Action item - Scan the material for the word "utility", then return every line where it appears.

Listed records -
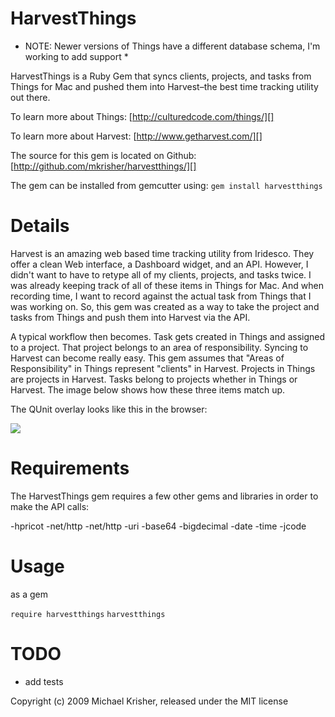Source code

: HarvestThings
=============

* NOTE: Newer versions of Things have a different database schema, I'm working 
to add support *

HarvestThings is a Ruby Gem that syncs clients, projects, and tasks from 
Things for Mac and pushed them into Harvest–the best time tracking utility out 
there. 

To learn more about Things:
[http://culturedcode.com/things/][]

To learn more about Harvest:
[http://www.getharvest.com/][]


The source for this gem is located on Github:
[http://github.com/mkrisher/harvestthings/][]

The gem can be installed from gemcutter using:
`gem install harvestthings`

Details
=======

Harvest is an amazing web based time tracking utility from Iridesco. They 
offer a clean Web interface, a Dashboard widget, and an API. However, I didn't 
want to have to retype all of my clients, projects, and tasks twice. I was 
already keeping track of all of these items in Things for Mac. And when 
recording time, I want to record against the actual task from Things that I 
was working on. So, this gem was created as a way to take the project and tasks
from Things and push them into Harvest via the API. 

A typical workflow then becomes. Task gets created in Things and assigned to a 
project. That project belongs to an area of responsibility. Syncing to Harvest 
can become really easy. This gem assumes that "Areas of Responsibility" in 
Things represent "clients" in Harvest. Projects in Things are projects in 
Harvest. Tasks belong to projects whether in Things or Harvest. The image 
below shows how these three items match up.


The QUnit overlay looks like this in the browser:

[![](http://img.skitch.com/20091125-jptpbxfbcg4irp81ytnwf3fkxf.jpg)](http://img.skitch.com/20091125-jptpbxfbcg4irp81ytnwf3fkxf.jpg)


Requirements
=======

The HarvestThings gem requires a few other gems and libraries in order to make 
the API calls:

-hpricot
-net/http
-net/http
-uri
-base64
-bigdecimal
-date
-time
-jcode

Usage
=====
as a gem

`require harvestthings`
`harvestthings`

TODO
====
* add tests



Copyright (c) 2009 Michael Krisher, released under the MIT license

[http://culturedcode.com/things/]: http://culturedcode.com/things/
[http://www.getharvest.com/]: http://www.getharvest.com/
[http://github.com/mkrisher/harvestthings/]: http://github.com/mkrisher/harvestthings/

Task result -
Things for Mac and pushed them into Harvest–the best time tracking utility out 
Harvest is an amazing web based time tracking utility from Iridesco. They 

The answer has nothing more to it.